Inside each of these famous people who wrangle over the production of the film a Bambi lies covert. A father ruined, and almost ruinously wonderful, preys on each of them.

This is somewhat less interesting than the performing of the principals. Kathy Baker is the wise secretary of the great man, Bradley Whitford is the script writer much abused, Jason Schwartzman is the song writer, and Rachel Grifiths sails in with her life-saving umbrella and basket of nostrums. She is the prototype of Mary Poppins, and an actor who looks unsettlingly but not quite exactly like Colin Farrell plays the prototype for Mr. Banks, the actor turning out to actually be Colin Farrell. A lovely little actress, Annie Rose Buckley, plays his six year-old daughter, enchanted by him. Paul Giamatti, in an infallible role, plays Mrs. Travers’ California chauffeur.

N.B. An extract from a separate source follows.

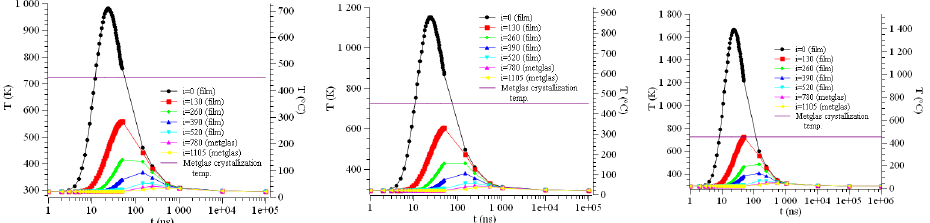
Figure 10. Temperature pro- file T ( t ) for F 0 = 80 mJ / cm 2 .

This high-end casting is a doily around the principles. Disney is played by Tom Hanks who is an actor who can play ordinary people unactorishly. He never pushes for effects. He never shows you he can act. He brings honor to the every-day and the expected to the expected. No more trustworthy actor exists. He is a pleasure as ever.

As the redoubtable P.L. Travers we have (and no one else would do) your favorite of all, Emma Thompson. Travers is at the end of her creative road and she knows it. So the part is set up to present you with the most difficult and rude British dame you ever met, protecting her last and dearest child from Hollywood molestation. She has that common British attitude that all things American are inferior and, even worst, vulgar. She mistakes condescension for breeding and contempt for superiority. She is crushingly dismissive of everything and everyone. And Emma Thompson means it, so you wonder, will this never end?

It does end exactly as it should, with her at the premier of Mary Poppins, and we are all in tears, because Mary Poppins is one of the most worthwhile films Disney ever made. If Julie Andrews lacks the rigor which Mrs Travers put in her, never mind, the idea gets across, and the songs crack the nut of any hard-heart within city limits. We shed tears not because we are in pain, but because we are given release of pain. And I say, Good! Shed some. Go.